BARCELONE: Fragilisés par des divisions internes, les partisans de l'indépendance de la Catalogne ont rendez-vous dimanche dans les rues de Barcelone pour leur traditionnelle manifestation du 11 septembre, mais sans le président régional, critiqué par une partie du mouvement pour son dialogue avec Madrid.
"Nous sommes de retour pour gagner. Indépendance!": c'est le slogan choisi par l'Assemblée nationale catalane (ANC), association à la pointe de la lutte pour l'indépendance de cette région du nord-est de l'Espagne, à l'occasion de l'édition 2022 de la "Diada", fête régionale qui a souvent donné lieu depuis 10 ans à d'énormes manifestations.
Avec pour enjeu la relance d'un mouvement qui traverse une période de doute depuis l'échec de la tentative de sécession d'octobre 2017, quand le gouvernement régional de Carles Puigdemont avait proclamé l'indépendance après un référendum d'autodétermination déclaré illégal par Madrid.
"Nous avons fini d'attendre quoi que ce soit des partis, seuls le peuple et la société civile organisée pourront permettre d'accéder à l'indépendance", estime dans son communiqué l'ANC, organisatrice de cette marche, qui a rassemblé jusqu'à 1,8 million de personnes en 2014.
Pour cette influente association, très critique vis-à-vis des négociations engagées avec Madrid par le gouvernement de Pere Aragonès, un indépendantiste modéré, le mouvement séparatiste demeure en position de force, du fait notamment de la majorité qu'il détient au Parlement catalan.
Une telle situation ne peut être "gâchée dans des négociations avec l'Etat espagnol et des rixes internes", insiste l'ANC dans son manifeste.
En conflit avec les organisateurs, M. Aragonès a annoncé qu'il n'assisterait pas à la manifestation. L'an dernier, il avait été la cible de sifflets d'une partie des 108.000 manifestants qui, selon la police, avaient fait le déplacement -- le deuxième chiffre le plus faible depuis dix ans.
"Ma présence là-bas" pourrait être "utilisée à l'encontre du gouvernement que je préside", a-t-il déclaré mercredi.
Les membres du gouvernement régional issus de son parti, la Gauche républicaine de Catalogne (ERC), seront eux aussi absents du défilé. En revanche, ceux de Junts per Catalunya (JxC, Ensemble pour la Catalogne), partenaire de ERC au sein de la coalition indépendantiste, mais qui défend une ligne dure vis-à-vis de Madrid, seront là.
Le contexte a changé
Fini le temps où cette marche paralysait Barcelone: cinq ans après la crise de 2017, qui avait conduit Madrid à mettre sous tutelle la région et à arrêter les leaders séparatistes n'ayant pas fui à l'étranger, le mouvement indépendantiste peine à retrouver de l'allant.
En cause, les divergences sur la stratégie à adopter.

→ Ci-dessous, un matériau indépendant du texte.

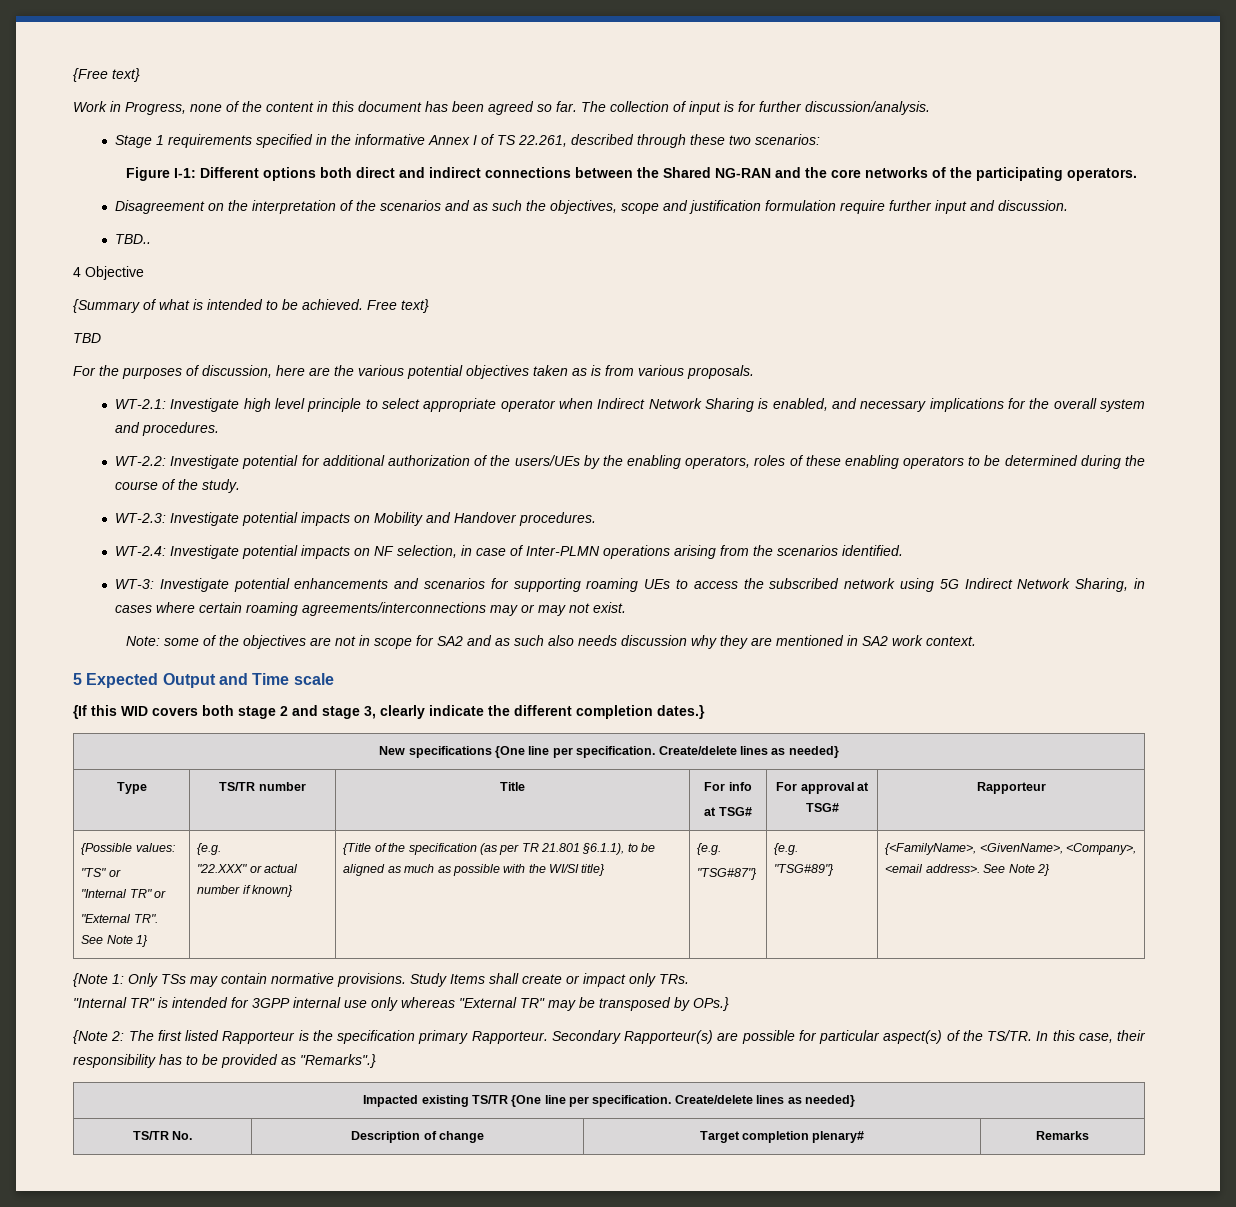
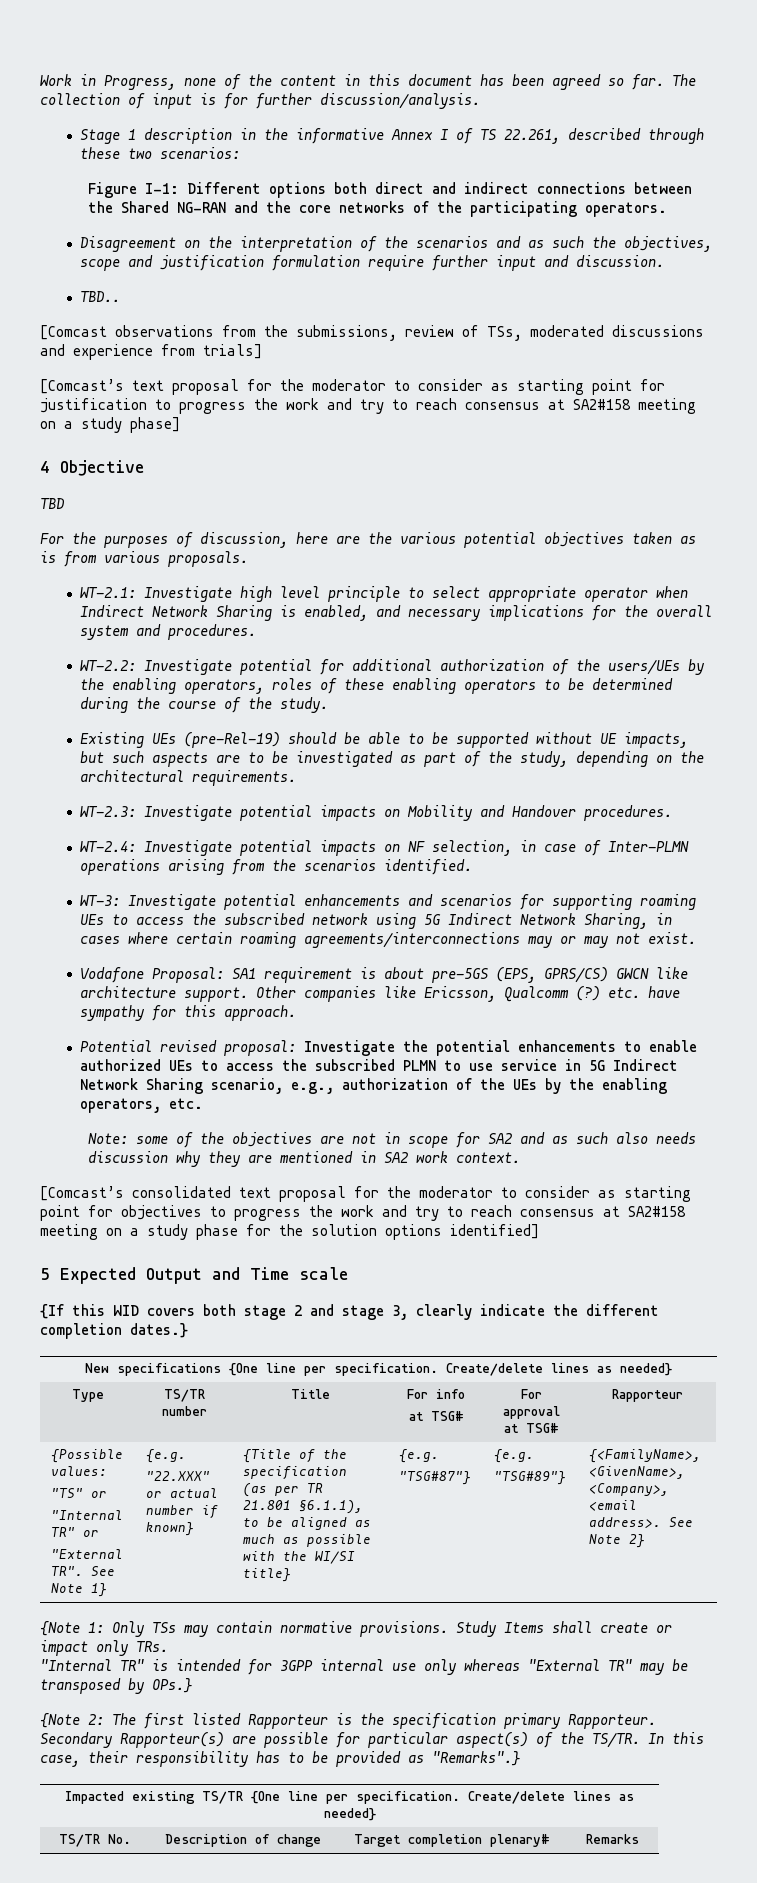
[73,68,140,82] {Free text} // -> (40, 80) none
[168,134,314,148] requirements specified -> [144,128,233,144] description
[73,266,144,280] [73,299,429,313] 4 Objective // {Summary of what is intended to be achieved. Free text} -> [40,325,704,341] [40,344,262,360] [40,379,665,395] [40,398,696,414] [40,417,180,433] [40,460,144,476] [Comcast observations from the submissions, review of TSs, moderated discussions and experience from trials] // [Comcast’s text proposal for the moderator to consider as starting point for justification to progress the work and try to reach consensus at SA2#158 meeting on a study phase] // 4 Objective
(241, 486) none -> [80,732,689,748] [80,751,705,767] [80,770,297,786] // Existing UEs (pre-Rel-19) should be able to be supported without UE impacts, but such aspects are to be investigated as part of the study, depending on the architectural requirements.
(627, 607) none -> [80,967,689,983] [80,986,681,1002] [80,1005,297,1021] [80,1040,698,1056] [80,1059,679,1071] [80,1078,668,1094] [80,1098,204,1113] // Vodafone Proposal: SA1 requirement is about pre-5GS (EPS, GPRS/CS) GWCN like architecture support. Other companies like Ericsson, Qualcomm (?) etc. have sympathy for this approach. // Potential revised proposal: Investigate the potential enhancements to enable authorized UEs to access the subscribed PLMN to use service in 5G Indirect Network Sharing scenario, e.g., authorization of the UEs by the enabling operators, etc.
(977, 641) none -> [40,1186,691,1202] [40,1205,686,1221] [40,1224,539,1240] // [Comcast’s consolidated text proposal for the moderator to consider as starting point for objectives to progress the work and try to reach consensus at SA2#158 meeting on a study phase for the solution options identified]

ERC a, en effet, choisi de dialoguer avec le gouvernement du socialiste Pedro Sánchez, qu'il soutient au Congrès des députés à Madrid. Une ligne maintenue malgré le scandale de l'espionnage de plusieurs dirigeants séparatistes par les services de renseignements espagnols qui a éclaté au printemps.
Cette approche est contestée par les plus radicaux, qui prônent la sécession unilatérale et s'impatientent face à l'absence de réponses concrètes à leurs demandes.
"Nous ne comprenons pas pourquoi le président du gouvernement de Catalogne accepte de se faire prendre en photo avec le gouvernement de Madrid, mais pas avec des centaines de milliers de Catalanes et de Catalans qui demandent l'indépendance", a lancé l'ANC après avoir appris que M. Aragonès ne viendrait pas à la "Diada".
La décision du président régional intervient à un moment particulièrement délicat.
"Le contexte a radicalement changé avec la pandémie et maintenant avec la guerre en Ukraine", explique Ana Sofía Cardenal, professeure de Sciences politiques à l'Université ouverte de Catalogne (UOC).
"Les attentes des citoyens, même ceux qui sont pour l'indépendance, sont différentes": ils veulent "que les politiques résolvent les problèmes" concrets du quotidien, comme l'inflation, souligne-t-elle.
Le nombre de manifestants dans les rues de Barcelone constituera une indication sur le rapport de forces au sein du mouvement indépendantiste.